Nesses casos, o credor deverá requerer ao juiz dos Juizados Especiais a expedição de uma certidão do crédito (reconhecido na sentença, quando proferida, ou em já execução) para habilitação no processo de recuperação judicial. Não há, em hipótese alguma, redistribuição de processos.

O credor deverá participar do processo de recuperação judicial, negociando e aprovando ou rejeitando o plano de recuperação da empresa. Caso aprovado um plano, o credor deverá receber nas condições estabelecidas na recuperação judicial, havendo a novação do crédito original (novação sui generis, pois apenas se tornará definitiva com o encerramento da recuperação judicial; se houver convolação da recuperação em falência, os credores voltam à situação inicial, restabelecidos seus direitos nas condições originais).

Vale destacar que a habilitação do crédito poderá ser até mesmo desnecessária, se a devedora já o houver relacionado na lista de credores que acompanha a petição inicial da recuperação judicial e que será publicado por meio de edital, nos termos do art. 52, §1º, da Lei nº 11.101/2005. Nesse caso, basta ao credor verificar a exatidão do valor do crédito e de sua classificação. Caso exista algum equívoco, o credor poderá pleitear diretamente ao administrador judicial a modificação por meio do procedimento informal da divergência administrativa, no prazo previsto no art. 7º, § 2º, da Lei nº 11.101/2005.

Caso o credor não tenha sido originalmente relacionado pela devedora, ou na hipótese de a divergência administrativa não ter sido acolhida pelo administrador judicial, caberá ao credor providenciar a habilitação do seu crédito nos termos do art. 8º e seguintes da Lei nº 11.101/2005.

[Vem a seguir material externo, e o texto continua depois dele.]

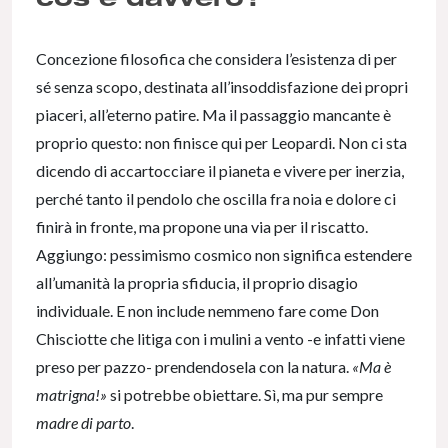
Concezione filosofica che considera l’esistenza di per
sé senza scopo, destinata all’insoddisfazione dei propri
piaceri, all’eterno patire. Ma il passaggio mancante è
proprio questo: non finisce qui per Leopardi. Non ci sta
dicendo di accartocciare il pianeta e vivere per inerzia,
perché tanto il pendolo che oscilla fra noia e dolore ci
finirà in fronte, ma propone una via per il riscatto.
Aggiungo: pessimismo cosmico non significa estendere
all’umanità la propria sfiducia, il proprio disagio
individuale. E non include nemmeno fare come Don
Chisciotte che litiga con i mulini a vento -e infatti viene
preso per pazzo- prendendosela con la natura.
«Ma è
matrigna!»
si potrebbe obiettare. Sì, ma pur sempre
madre di parto
.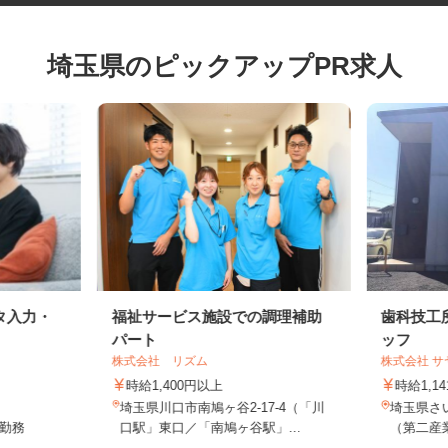
埼玉県のピックアップPR求人
タ入力・
福祉サービス施設での調理補助
歯科技
パート
ッフ
株式会社 リズム
株式会社
時給1,400円以上
時給1
埼玉県川口市南鳩ヶ谷2-17-4（「川
埼玉県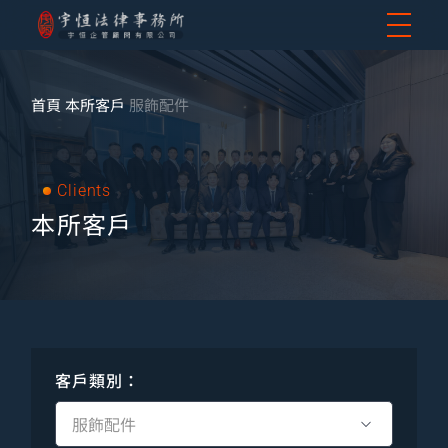
首頁
本所客戶
服飾配件
Clients
本所客戶
客戶類別：
服飾配件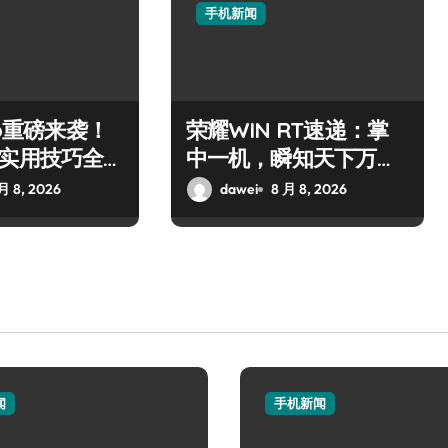
手机新闻
ro重磅来袭！
荣耀WIN RT速递：掌
+实用技巧全
中一机，瞬知天下万象
新！
月 8, 2026
dawei
8 月 8, 2026
闻
手机新闻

Quando a empresa em recuperação judicial é autora de ações nos juizados especiais, a existência desse procedimento recuperacional não causa nenhum impacto no andamento da demanda nos juizados. A empresa em recuperação judicial continua sendo gerida por seus administradores naturais, sendo-lhe preservado o direito de prosseguir nas demandas já ajuizadas antes da recuperação ou que venham a ser ajuizadas depois dela.

Se houver a excepcional situação de afastamento judicial dos gestores da empresa em recuperação judicial, o gestor judicial passará a representar processualmente a empresa autora da demanda nos juizados especiais.

Vale destacar que o administrador judicial de uma recuperação judicial é apenas um auxiliar do juízo recuperacional com função predominantemente fiscalizatória. Não se trata de um gestor da devedora, tampouco de seu representante legal.

Conclusão

Os Juizados Especiais, como proposta de intervenção estatal por meio de um procedimento sumariíssimo, flexibilizado e desformalizado, trouxeram significativos avanços não só para a prestação jurisdicional e para o acesso ao sistema de Justiça, mas, sobretudo, para o próprio exercício da cidadania. Assim, conhecer como se dá a repercussão das decisões proferidas nos processos de recuperação judicial nos processos que correm nos Juizados Especiais é crucial para a efetiva execução do crédito e a satisfação do interesse econômico.